> _Required work_:
Convert every one of the records below into a single numbered list, omitting any blank lines.

Data excerpts:
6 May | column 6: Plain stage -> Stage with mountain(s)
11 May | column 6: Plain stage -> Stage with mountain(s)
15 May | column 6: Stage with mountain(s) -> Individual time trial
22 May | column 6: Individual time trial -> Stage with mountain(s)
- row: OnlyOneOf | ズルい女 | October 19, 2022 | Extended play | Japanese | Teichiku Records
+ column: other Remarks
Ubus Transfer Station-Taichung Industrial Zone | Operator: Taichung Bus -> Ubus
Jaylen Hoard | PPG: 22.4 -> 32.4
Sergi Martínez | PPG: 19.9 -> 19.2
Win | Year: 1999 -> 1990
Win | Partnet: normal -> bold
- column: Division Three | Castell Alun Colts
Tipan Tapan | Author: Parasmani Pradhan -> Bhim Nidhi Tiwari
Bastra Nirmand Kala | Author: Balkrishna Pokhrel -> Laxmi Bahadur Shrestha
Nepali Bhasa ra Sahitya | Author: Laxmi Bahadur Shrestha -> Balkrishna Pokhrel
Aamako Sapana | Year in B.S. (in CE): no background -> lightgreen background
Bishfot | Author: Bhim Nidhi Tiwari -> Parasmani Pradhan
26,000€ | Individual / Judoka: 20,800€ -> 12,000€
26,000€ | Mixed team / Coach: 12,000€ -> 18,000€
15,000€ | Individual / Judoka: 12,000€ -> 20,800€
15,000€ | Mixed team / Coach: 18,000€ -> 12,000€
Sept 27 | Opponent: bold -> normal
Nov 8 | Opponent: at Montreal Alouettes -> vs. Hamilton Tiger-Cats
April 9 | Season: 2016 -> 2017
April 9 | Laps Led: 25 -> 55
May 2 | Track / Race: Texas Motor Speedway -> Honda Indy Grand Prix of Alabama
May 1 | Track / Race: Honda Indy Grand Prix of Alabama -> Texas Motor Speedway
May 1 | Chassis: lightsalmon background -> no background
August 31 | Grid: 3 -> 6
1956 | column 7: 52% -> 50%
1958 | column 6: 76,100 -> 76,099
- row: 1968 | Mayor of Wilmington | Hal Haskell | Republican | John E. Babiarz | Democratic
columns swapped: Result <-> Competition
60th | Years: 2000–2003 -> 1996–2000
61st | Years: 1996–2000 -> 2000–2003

> _Answer to this exercise_:
1. 6 May | column 6: Plain stage -> Stage with mountain(s)
2. 11 May | column 6: Plain stage -> Stage with mountain(s)
3. 15 May | column 6: Stage with mountain(s) -> Individual time trial
4. 22 May | column 6: Individual time trial -> Stage with mountain(s)
5. - row: OnlyOneOf | ズルい女 | October 19, 2022 | Extended play | Japanese | Teichiku Records
6. + column: other Remarks
7. Ubus Transfer Station-Taichung Industrial Zone | Operator: Taichung Bus -> Ubus
8. Jaylen Hoard | PPG: 22.4 -> 32.4
9. Sergi Martínez | PPG: 19.9 -> 19.2
10. Win | Year: 1999 -> 1990
11. Win | Partnet: normal -> bold
12. - column: Division Three | Castell Alun Colts
13. Tipan Tapan | Author: Parasmani Pradhan -> Bhim Nidhi Tiwari
14. Bastra Nirmand Kala | Author: Balkrishna Pokhrel -> Laxmi Bahadur Shrestha
15. Nepali Bhasa ra Sahitya | Author: Laxmi Bahadur Shrestha -> Balkrishna Pokhrel
16. Aamako Sapana | Year in B.S. (in CE): no background -> lightgreen background
17. Bishfot | Author: Bhim Nidhi Tiwari -> Parasmani Pradhan
18. 26,000€ | Individual / Judoka: 20,800€ -> 12,000€
19. 26,000€ | Mixed team / Coach: 12,000€ -> 18,000€
20. 15,000€ | Individual / Judoka: 12,000€ -> 20,800€
21. 15,000€ | Mixed team / Coach: 18,000€ -> 12,000€
22. Sept 27 | Opponent: bold -> normal
23. Nov 8 | Opponent: at Montreal Alouettes -> vs. Hamilton Tiger-Cats
24. April 9 | Season: 2016 -> 2017
25. April 9 | Laps Led: 25 -> 55
26. May 2 | Track / Race: Texas Motor Speedway -> Honda Indy Grand Prix of Alabama
27. May 1 | Track / Race: Honda Indy Grand Prix of Alabama -> Texas Motor Speedway
28. May 1 | Chassis: lightsalmon background -> no background
29. August 31 | Grid: 3 -> 6
30. 1956 | column 7: 52% -> 50%
31. 1958 | column 6: 76,100 -> 76,099
32. - row: 1968 | Mayor of Wilmington | Hal Haskell | Republican | John E. Babiarz | Democratic
33. columns swapped: Result <-> Competition
34. 60th | Years: 2000–2003 -> 1996–2000
35. 61st | Years: 1996–2000 -> 2000–2003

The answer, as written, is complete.